Wir dürfen freilich nicht den Fehler machen, von vornherein die Fragen zu verwerfen, die unsere linken und rechten Gegner stellen, nur weil uns ihre Lösungsvorschläge nicht gefallen. Stattdessen müssen wir nach freiheitlichen Antworten suchen auf die Fragen, die oft genug sehr legitim sind. Der Schutz unserer Umwelt, die faire Behandlung von allen Menschen, ein friedliches Zusammenleben in unserem Land und darüber hinaus, Wohlstand für alle – das sind alles Ziele, die wir auch mit unseren politischen Gegnern teilen. Und es sind richtige Ziele. Arbeiten wir daran, Lösungen zu finden, die uns tatsächlich diesen Zielen näher bringen und nicht auf Kosten der Freiheit gehen!

Wir möchten uns auch dafür einsetzen, die Kraft der Freiheit erlebbar zu machen. Nur zu verkünden, dass Staat und Politik sich zu Unrecht Aufgaben anmaßen, reicht nicht aus. Es muss anschauliche Gegenkonzepte geben – „Freiheitsinseln“, wie sie Frank Schäffler so schön nennt. Ziel ist es nicht, den Staat zu zerstören – Ziel ist es, den Staat überflüssig zu machen.

„Ein neues liberales Programm anbieten, das sich an die Vorstellungskraft wendet“

Schon Ludwig von Mises hat in seiner Schrift „Liberalismus“ vor einer lethargischen und letztlich denkfaulen Nostalgie gewarnt: „Ebenso wenig kann es heute genügen, den Liberalismus aus den Schiften seiner großen Begründer zu studieren. Der Liberalismus ist keine abgeschlossene Lehre, er ist kein starres Dogma; er ist das Gegenteil von all dem.“ Die Arbeit von Prometheus wird auch ein Lernprozess sein. Wir werden nicht von Anfang an alles richtig machen. Der Markt ist ein Entdeckungsverfahren und wir lassen uns im Wettbewerb der Ideen auf diesen Markt ein, in der Hoffnung uns zu verbessern.
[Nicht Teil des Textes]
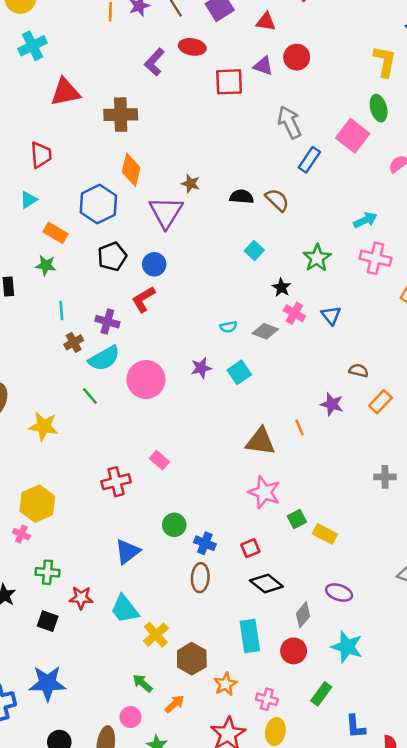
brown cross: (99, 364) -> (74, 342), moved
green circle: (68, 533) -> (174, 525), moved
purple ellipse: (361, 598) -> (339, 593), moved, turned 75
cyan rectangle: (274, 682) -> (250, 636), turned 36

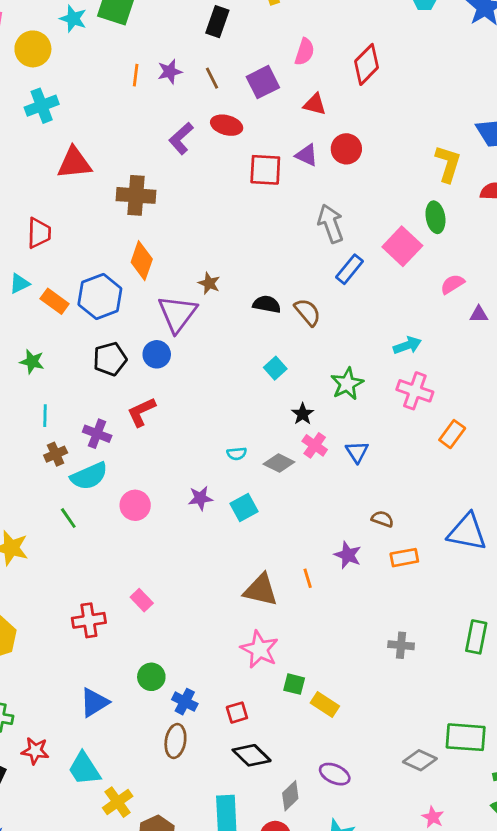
orange rectangle: (55, 233) -> (55, 301), moved
blue circle: (154, 264) -> (157, 354), moved
pink circle: (146, 380) -> (135, 505), size x0.7
orange rectangle: (380, 402) -> (404, 558), turned 30
green square: (297, 519) -> (294, 684), turned 36

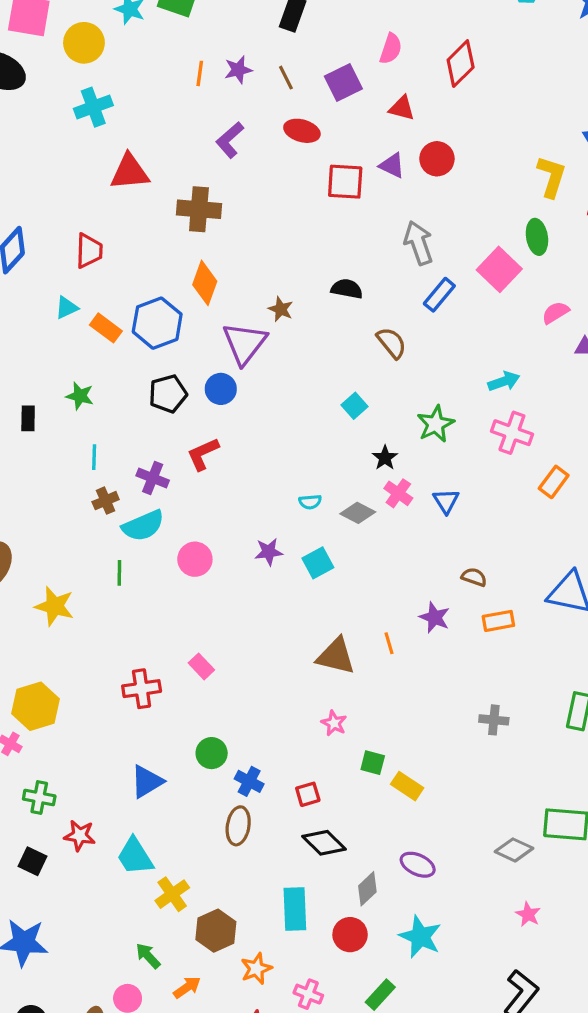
purple L-shape: (181, 138) -> (230, 140), moved
black semicircle: (267, 304) -> (347, 289), moved
green line: (68, 518) -> (119, 573), turned 35
pink star: (259, 649) -> (334, 723), size x0.6

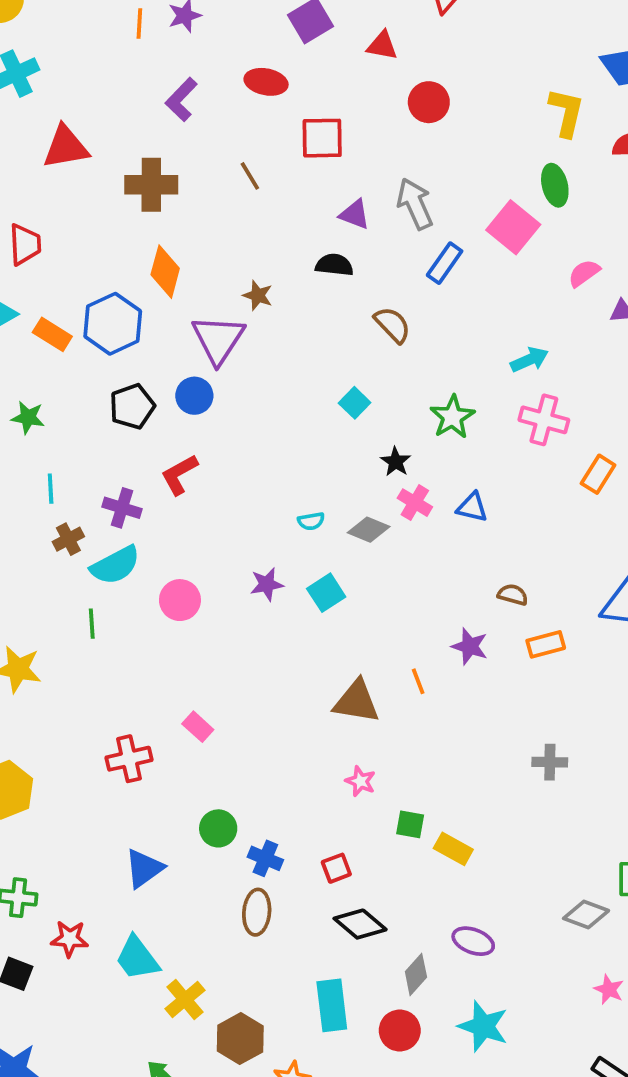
brown line: (286, 78) -> (250, 176), moved
purple triangle: (392, 165) -> (355, 214), moved
blue triangle: (446, 501) -> (472, 507), turned -40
Ganz wesentlich gehört dazu, die richtige Sprache zu finden. Wir dürfen nicht stehenbleiben bei Adam Smith und John Locke oder bei Mises oder Hayek – so wichtig diese alle für unser Denken sind. Ihre Gedanken müssen in einer Sprache und in Bildern formuliert werden, die heute Menschen ansprechen. Und natürlich müssen wir sie auch weiterdenken, so wie sie selber weitergedacht haben. Die Macht von Bildern kann kaum überschätzt werden. Und es gibt sehr viele Bilder, die uns unsere Gegner entrissen haben. Wir sollten sie zurückholen: Der Kampf der Kleinen gegen die Großen und der Schwachen gegen die Mächtigen; der Wert menschlicher Solidarität; die Vision einer besseren Zukunft – das sind alles Bilder, die wir nutzen können und sollten!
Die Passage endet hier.